Baker's cyst. Diagnostics & Therapy
How is a Baker's Cyst identified and treated?
To initiate the proper treatment for a Baker's Cyst, our joint specialists perform a thorough diagnosis first. If a Baker's Cyst has been found, it must not be operated in any case. Only when a certain size is reached or blood flow, nerve and mobility of the knee joint are severely affected, it must be surgically removed.
Feel free to contact our specialized doctors and clinics for an evaluation of your specific situation. The exact disease in the knee joint itself needs to be identified and, depending on this, the local treatment of the knee joint and cyst needs to be planned.
In addition to the typical clinical picture obtained by a hands-on examination of the area, an ultrasound can provide further support for the suspected diagnosis, as well as making it possible to determine the cyst's size and location in relation to the muscles, joint and blood vessels.
X-rays will at best show minimal signs of increased soft tissue markings without any indication of a possible cause in the joint (such as arthritis, a loose body or malaligned joint axis).
Magnetic resonance imaging.
Magnetic resonance imaging is the best way to obtain a precise location in relation to the surrounding structures, especially the bundle of nerves and blood vessels and the knee joint itself, as well as to determine the size of the cyst.
What treatment options are available for a Baker's Cyst?

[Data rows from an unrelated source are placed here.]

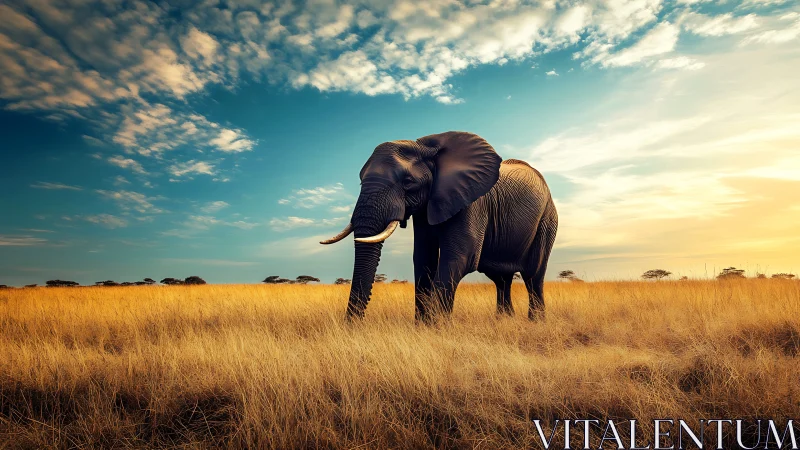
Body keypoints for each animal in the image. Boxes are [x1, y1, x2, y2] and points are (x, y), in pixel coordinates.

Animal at [321, 131, 558, 321]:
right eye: (361, 181)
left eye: (408, 182)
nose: (352, 327)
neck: (428, 148)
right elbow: (423, 258)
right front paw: (422, 327)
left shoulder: (472, 201)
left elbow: (459, 258)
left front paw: (438, 328)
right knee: (502, 279)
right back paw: (504, 320)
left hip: (547, 219)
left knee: (533, 275)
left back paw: (535, 322)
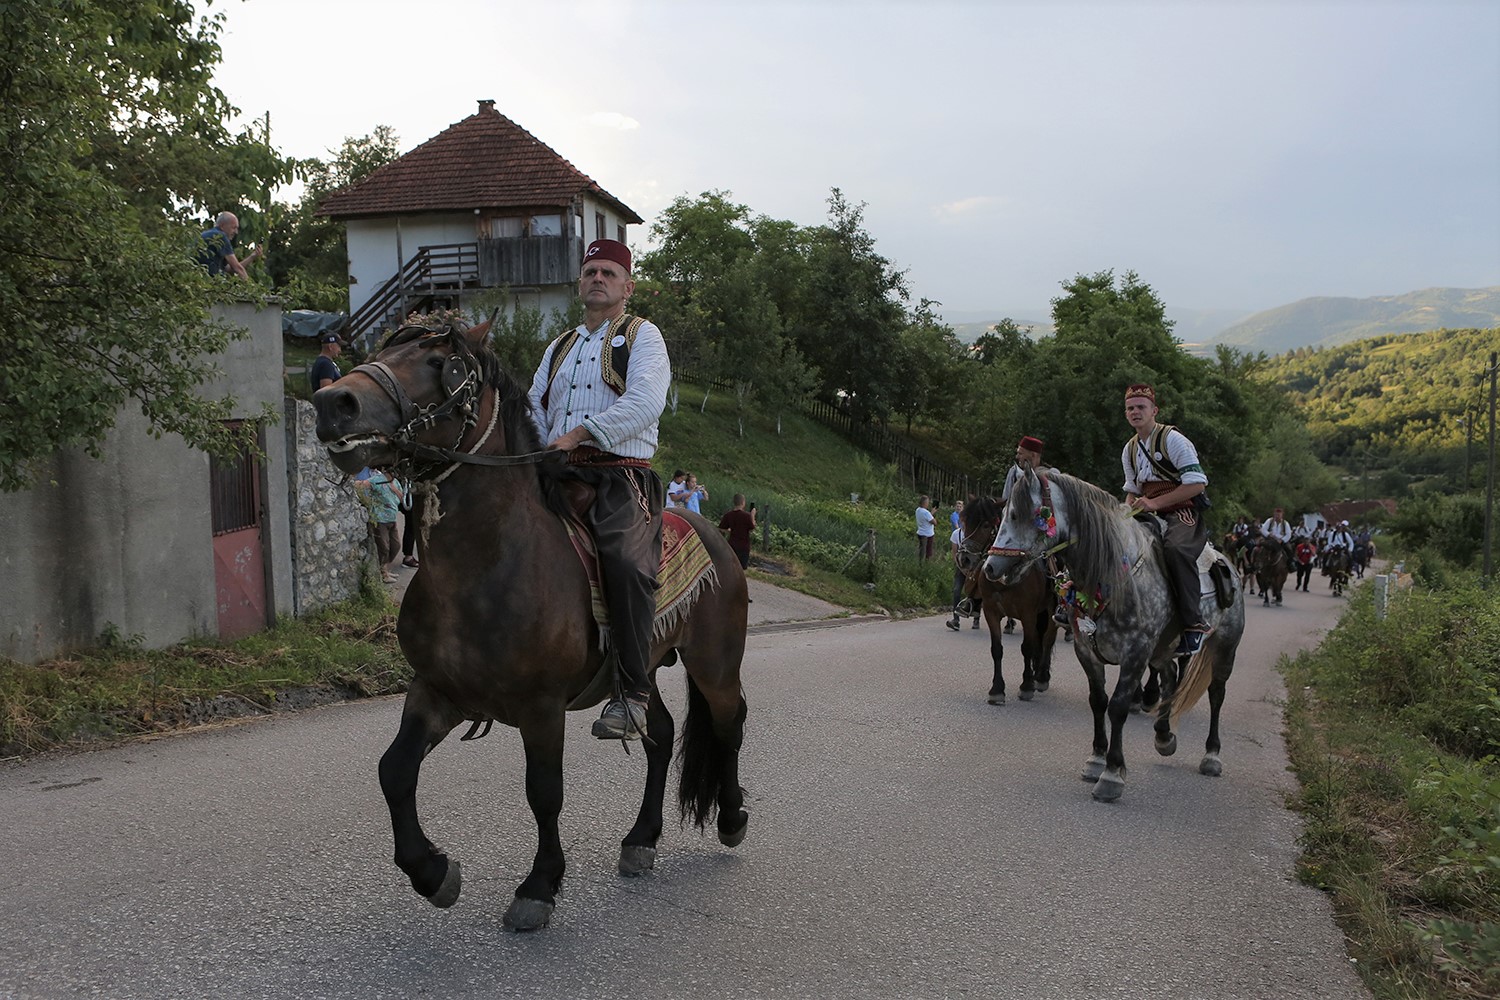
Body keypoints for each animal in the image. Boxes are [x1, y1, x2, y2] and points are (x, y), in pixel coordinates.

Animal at [312, 319, 750, 929]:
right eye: (383, 349)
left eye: (441, 363)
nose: (334, 403)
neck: (487, 562)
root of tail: (718, 537)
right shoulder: (437, 691)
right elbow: (394, 771)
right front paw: (432, 873)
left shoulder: (541, 708)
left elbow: (544, 792)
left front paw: (539, 886)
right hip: (637, 673)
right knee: (659, 734)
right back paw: (641, 838)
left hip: (715, 664)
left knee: (730, 723)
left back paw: (731, 819)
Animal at [960, 497, 1056, 707]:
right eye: (963, 521)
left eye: (986, 525)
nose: (964, 558)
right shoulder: (991, 612)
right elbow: (997, 650)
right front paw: (996, 690)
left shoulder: (1028, 614)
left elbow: (1027, 648)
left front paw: (1026, 686)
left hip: (1052, 610)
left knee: (1047, 639)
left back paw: (1041, 677)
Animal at [984, 470, 1242, 803]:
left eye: (1016, 514)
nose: (991, 567)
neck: (1113, 577)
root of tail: (1228, 564)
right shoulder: (1087, 651)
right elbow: (1098, 701)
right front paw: (1096, 760)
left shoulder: (1136, 653)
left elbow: (1118, 707)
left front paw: (1111, 774)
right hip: (1164, 649)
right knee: (1171, 676)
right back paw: (1164, 735)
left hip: (1224, 648)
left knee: (1216, 694)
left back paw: (1211, 755)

If the identifiable area of swelling is large in dimensions and is resulting in local irritation or impaired function in terms of a reduced ability to bend the knee, the specific cause of the symptoms of irritation in the knee joint itself should be investigated using x-rays or magnetic resonance imaging. Depending on the findings, it may be necessary to look inside the joint (knee arthroscopy) to obtain better diagnostic information from the knee. After this, an intervention or a second surgery can be performed to release the cyst carefully from the surrounding structures via an opening in the area at the back of the knee joint and to remove it up to the stalk-like connection into the joint. In this location, the connection to the joint must be carefully closed off to rule out the recurrence of a cyst as much as possible.
Baker's Cyst. Rehabilitation
The primary goals are improvement of knee function and preventing continued symptoms of irritation in the knee joint. Specifically, wound healing after the cyst has been removed must be improved by avoiding maximum extension of the knee joint. Once the wound has healed, mobility and the ability of the knee to cope with everyday stresses should be restored. Depending on the findings in the knee, it will be possible in most cases for full weight to be put on the joint immediately. Follow-up treatment can take 3 - 4 weeks.
Precautionary measures. How can I prevent a Baker's Cyst?
Long-term diseases of the knee joint increase the likelihood of a Baker's Cyst developing. These findings, which may not cause any dramatic symptoms at all, should therefore be evaluated by an orthopaedic specialist at an early stage to determine the potential consequences in terms of treatment. In the event of an underlying rheumatic disease, it is beneficial to administer a basic therapy to reduce the activity of the underlying condition. Various medications prescribed by an internal medicine specialist/rheumatologist may thus have a beneficial effect and reduce the risk of accompanying inflammatory diseases.